The authors break the AI-Guardian defense in three main stages:

  1. Mask recovery:
  • The defense transforms inputs using a mask M.
  • Pixels where M=0 are ignored by the model.
  • The attack checks if two inputs that differ in one pixel give the same logit. If so, that pixel is masked.
  • By checking all pixels, the mask M can be reconstructed.
  1. Permutation recovery:
  • The defense also permutes the labels using a secret permutation P.
  • The attack constructs universal perturbations to try flipping each source class to each target.
  • It’s easier to flip a class to P(y) than other targets.
  • Matching the easiest target for each source recovers P.
  1. Backdoor recovery:
  • The defense fills unmasked pixels with a pattern Z.
  • Having M and P, Z can be recovered by gradient descent to match the defended model’s predictions.
  • This recreates the full backdoor transformation t(x).

Once M, P and Z are recovered, the attacks bypass the defense by transforming inputs using t(x) before perturbing. This fools the defended model and breaks AI-Guardian.

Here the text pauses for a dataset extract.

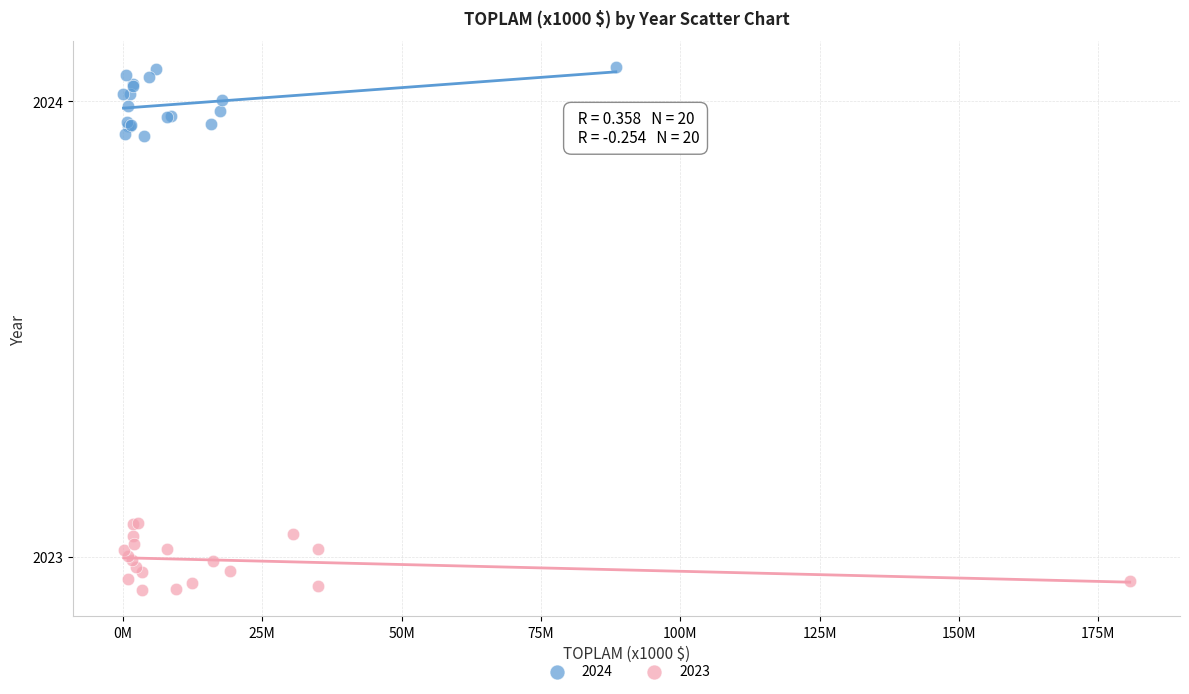

Which series contains the lowest Y value?

2023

The method is broken into these three stages which extract the secret components of the defense in order to launch successful adversarial attacks.

High-Level Pseudo Code

Here is high-level pseudocode for the key steps of the method described in the paper:

# Mask recovery
for i in range(image_width * image_height):
  x = zero_image() 
  x[i] = 1 
  if model(x) == model(zero_image()):
    mask[i] = 0
  else:
    mask[i] = 1
 
# Permutation recovery   
for src_class in all_classes:
  for tgt_class in all_classes:
    delta = construct_universal_perturbation(src_class, tgt_class)
    if loss(delta) is low:
      permutation[src_class] = tgt_class
 
# Backdoor recovery
pattern = random_init() 
for imgs in dataset:
  perturbed_img = mask * img + (1-mask) * pattern 
  loss = ||model(perturbed_img) - model(img)||
  update pattern to minimize loss
 
# Attack
x_adv = input_img
x_adv = mask * x_adv + (1-mask) * pattern
x_adv = perturb(x_adv) 
output = model(x_adv)

The pseudocode shows the key steps to:

  1. Recover the mask by checking differences between images.
  2. Recover the permutation by constructing targeted universal perturbations.
  3. Recover the backdoor pattern using gradient descent.
  4. Craft adversarial examples using the recovered components to attack the model.

Detailed Pseudo Code

Here is more detailed pseudocode to implement the key steps of the method:

# Mask recovery
mask = zeros(image_shape)
for i in range(image_width):
  for j in range(image_height):
    x = zero_image()
    x[i,j] = 1
    
    if model.predict(x) == model.predict(zero_image()):
      mask[i,j] = 0
    else:
      mask[i,j] = 1
      
# Permutation recovery
permutation = {}
for src_class in all_classes:
  min_loss = inf
  min_tgt = None
  for tgt_class in all_classes:
    delta = construct_universal_perturbation(src_class, tgt_class, steps=10) 
    loss = cross_entropy(delta, src_class, tgt_class)
    
    if loss < min_loss:
      min_loss = loss
      min_tgt = tgt_class
      
  permutation[src_class] = min_tgt
   
# Backdoor recovery  
pattern = random_noise_image()
 
for img, label in dataset:
  masked_img = mask * img + (1-mask) * pattern
  
  loss = cross_entropy(model(masked_img), permutation[label])
  loss.backward()
  
  pattern -= learning_rate * pattern.grad
  
# Attack  
x_adv = copy(input_img)
x_adv = mask * x_adv + (1-mask) * pattern
 
for i in range(num_steps):
  loss = cross_entropy(model(x_adv), target_label)
  loss.backward()
  
  x_adv -= learning_rate * x_adv.grad
  x_adv = clip(x_adv, eps)
  
output = model(x_adv)

The pseudocode includes additional details like:

  • Using two nested loops to construct the mask.
  • Measuring loss to identify easiest target classes.
  • Updating the backdoor pattern using gradient descent.
  • Crafting adversarial examples with PGD using the recovered components.

This provides a more detailed walkthrough of how the attack could be implemented.